## Tugas
Lanjutkan tulisan tentang sejarah Paroki Salatiga di bawah ini, mulai setelah kalimat terakhirnya.

## Teks Bacaan

▼

Pada tahun 1964, diadakan Perayaan Paskah bersama gereja-gereja
se-Kotamadya Salatiga. Bentuk perayaan berupa pawai di jalan-jalan utama
Salatiga. Pawai lampion diadakan pada malam hari dan diikuti oleh jemaat dari
berbagai Gereja, pelajar sekolah Kristen dan sekolah Katolik,
organisasi-organisasi Kristen dan Katolik se-Kotamadya Salatiga.
Sedangkan, di daerah
Karanganyar, Tuntang, Kab. Semarang antara Tahun 1965 – 1972 didirikan bangunan
kapel (saat ini gereja wilayah Karanganyar, Tuntang) dimana sebulan sekali
diselenggarakan perayaan Ekaristi dilayani Romo
paroki dari Salatiga.
Pada tahun 1984, Romo Th. Sumartaji Martiputranto, MSF. mencanangkan bahwa
nama pelindung untuk Paroki Salatiga adalah “Santo Paulus Miki”, dimana
sebelumnya seluruh cap gereja dan kop-kop surat resmi bertuliskan
"Ss.Mm.Jap". Saat itu yang menjadi pastor kepala paroki adalah Romo
Aloysius Endrokarjono, MSF.

▲

## Bahan yang Diberikan
▼

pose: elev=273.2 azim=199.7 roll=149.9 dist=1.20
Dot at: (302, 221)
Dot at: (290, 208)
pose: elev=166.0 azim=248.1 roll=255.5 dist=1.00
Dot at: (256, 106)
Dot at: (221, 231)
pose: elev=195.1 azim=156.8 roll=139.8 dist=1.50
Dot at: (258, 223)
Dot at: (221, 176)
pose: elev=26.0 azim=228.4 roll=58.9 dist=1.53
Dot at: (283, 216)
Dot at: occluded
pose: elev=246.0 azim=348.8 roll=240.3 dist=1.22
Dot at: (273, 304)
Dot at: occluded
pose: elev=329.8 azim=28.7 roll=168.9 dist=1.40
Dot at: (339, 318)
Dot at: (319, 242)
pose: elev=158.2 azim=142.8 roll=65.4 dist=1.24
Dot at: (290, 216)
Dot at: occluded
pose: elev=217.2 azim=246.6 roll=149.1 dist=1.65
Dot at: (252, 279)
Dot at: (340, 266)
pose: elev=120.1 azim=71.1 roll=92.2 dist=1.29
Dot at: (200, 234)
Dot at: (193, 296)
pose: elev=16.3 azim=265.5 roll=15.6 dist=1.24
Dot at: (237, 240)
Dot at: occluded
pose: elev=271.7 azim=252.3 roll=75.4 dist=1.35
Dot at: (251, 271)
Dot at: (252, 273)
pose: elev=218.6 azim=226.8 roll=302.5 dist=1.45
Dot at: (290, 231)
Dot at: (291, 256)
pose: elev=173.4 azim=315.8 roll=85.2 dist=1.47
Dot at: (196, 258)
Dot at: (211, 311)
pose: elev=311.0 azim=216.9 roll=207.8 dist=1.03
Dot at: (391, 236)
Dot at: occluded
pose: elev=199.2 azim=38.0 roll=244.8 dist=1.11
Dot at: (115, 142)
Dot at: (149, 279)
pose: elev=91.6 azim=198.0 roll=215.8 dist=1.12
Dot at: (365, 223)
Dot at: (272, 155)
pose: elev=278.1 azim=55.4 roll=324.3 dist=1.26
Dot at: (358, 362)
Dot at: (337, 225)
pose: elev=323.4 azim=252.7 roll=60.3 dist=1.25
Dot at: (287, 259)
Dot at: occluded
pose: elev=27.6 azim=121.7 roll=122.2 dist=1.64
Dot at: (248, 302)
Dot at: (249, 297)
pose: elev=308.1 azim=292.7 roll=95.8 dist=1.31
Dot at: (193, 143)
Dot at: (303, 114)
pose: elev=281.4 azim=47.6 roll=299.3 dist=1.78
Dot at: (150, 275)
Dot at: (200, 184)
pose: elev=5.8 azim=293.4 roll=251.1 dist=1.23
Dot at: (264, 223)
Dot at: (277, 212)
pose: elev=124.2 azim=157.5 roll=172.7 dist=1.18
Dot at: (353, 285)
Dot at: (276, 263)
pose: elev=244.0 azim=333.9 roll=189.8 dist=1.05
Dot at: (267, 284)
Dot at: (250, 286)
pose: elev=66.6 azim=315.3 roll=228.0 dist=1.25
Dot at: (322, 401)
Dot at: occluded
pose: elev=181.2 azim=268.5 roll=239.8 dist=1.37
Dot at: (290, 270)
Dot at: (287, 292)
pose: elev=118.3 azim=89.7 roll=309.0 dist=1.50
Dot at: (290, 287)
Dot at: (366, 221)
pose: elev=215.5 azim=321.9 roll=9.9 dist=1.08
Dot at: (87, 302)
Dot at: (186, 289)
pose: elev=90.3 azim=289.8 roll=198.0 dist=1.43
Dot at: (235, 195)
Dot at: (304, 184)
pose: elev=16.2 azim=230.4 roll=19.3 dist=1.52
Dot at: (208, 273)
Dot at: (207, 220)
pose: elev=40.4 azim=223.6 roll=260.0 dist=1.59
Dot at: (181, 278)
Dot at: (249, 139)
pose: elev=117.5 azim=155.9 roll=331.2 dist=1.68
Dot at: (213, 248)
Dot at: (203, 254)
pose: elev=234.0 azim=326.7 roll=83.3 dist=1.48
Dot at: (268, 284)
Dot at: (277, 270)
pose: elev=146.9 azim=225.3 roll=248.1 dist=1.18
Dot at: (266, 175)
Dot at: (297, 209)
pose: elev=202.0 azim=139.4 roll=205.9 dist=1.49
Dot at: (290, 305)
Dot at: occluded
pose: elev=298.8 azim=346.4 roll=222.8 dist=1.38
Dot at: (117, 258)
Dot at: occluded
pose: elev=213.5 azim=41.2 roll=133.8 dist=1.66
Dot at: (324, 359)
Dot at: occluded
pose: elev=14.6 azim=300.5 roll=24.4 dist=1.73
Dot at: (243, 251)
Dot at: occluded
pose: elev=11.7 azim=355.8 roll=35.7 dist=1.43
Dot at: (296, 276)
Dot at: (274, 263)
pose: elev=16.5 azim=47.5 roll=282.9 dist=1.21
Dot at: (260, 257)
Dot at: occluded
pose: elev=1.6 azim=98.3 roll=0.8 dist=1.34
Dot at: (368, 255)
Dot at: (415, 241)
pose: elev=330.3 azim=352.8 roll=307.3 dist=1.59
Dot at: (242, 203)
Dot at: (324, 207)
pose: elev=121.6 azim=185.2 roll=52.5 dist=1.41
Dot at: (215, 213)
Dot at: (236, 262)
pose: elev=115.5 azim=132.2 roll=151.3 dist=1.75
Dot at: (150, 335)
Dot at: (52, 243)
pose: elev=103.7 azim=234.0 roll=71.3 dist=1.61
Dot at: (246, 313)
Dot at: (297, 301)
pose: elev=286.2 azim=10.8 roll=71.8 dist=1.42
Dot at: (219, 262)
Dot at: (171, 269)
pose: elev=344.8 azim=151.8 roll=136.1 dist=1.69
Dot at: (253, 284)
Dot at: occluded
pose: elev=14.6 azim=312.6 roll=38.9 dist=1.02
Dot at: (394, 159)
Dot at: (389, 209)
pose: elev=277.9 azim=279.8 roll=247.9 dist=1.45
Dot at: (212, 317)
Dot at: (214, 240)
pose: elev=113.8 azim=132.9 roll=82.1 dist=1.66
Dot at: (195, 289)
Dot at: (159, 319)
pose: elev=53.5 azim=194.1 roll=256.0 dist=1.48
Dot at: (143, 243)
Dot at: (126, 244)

▲

## Jawaban
Pada September 1987, Romo FX.
Marto Wiryono, MSF. meletakkan batu
pertama untuk pembangunan gedung pertemuan di Desa Tlompakan, Kab. Semarang dan
diberkati pada tanggal 11 September 2003 oleh Romo FA.
Suryo Sunaryo, MSF. selaku Romo Paroki
saat itu.
Umat Katolik tumbuh dan berkembang dengan cepatnya, pelayanan rohani
kepada seluruh umat juga perlu ditingkatkan, namun sarana dan prasarana
ibadat dirasa kurang. Hal ini mendorong umat berupaya untuk menambah dan
mengembangkan sarana ibadat. Atas upaya berbagai pihak akhirnya tersedia tanah di wilayah Kelurahan
Tegalrejo, Kec. Argomulyo-Salatiga yang siap dibangun untuk sebuah gereja. Pada
tanggal 16 Oktober 1988, dilaksanakan peletakan batu pertama pembangun gedung gereja di Tegalrejo oleh Romo Fransiskus Xaverius Martowiryono, MSF.
Pada tahun 1990 pembangunan gedung gereja selesai dan pada tanggal 26 Nopember
1991 dilakukan pemberkatan dan peresmian oleh Romo Vikjen Keuskupan Agung
Semarang, Romo J. Hadiwikarta, Pr. dengan nama Gereja Kristus Raja
Semesta Alam.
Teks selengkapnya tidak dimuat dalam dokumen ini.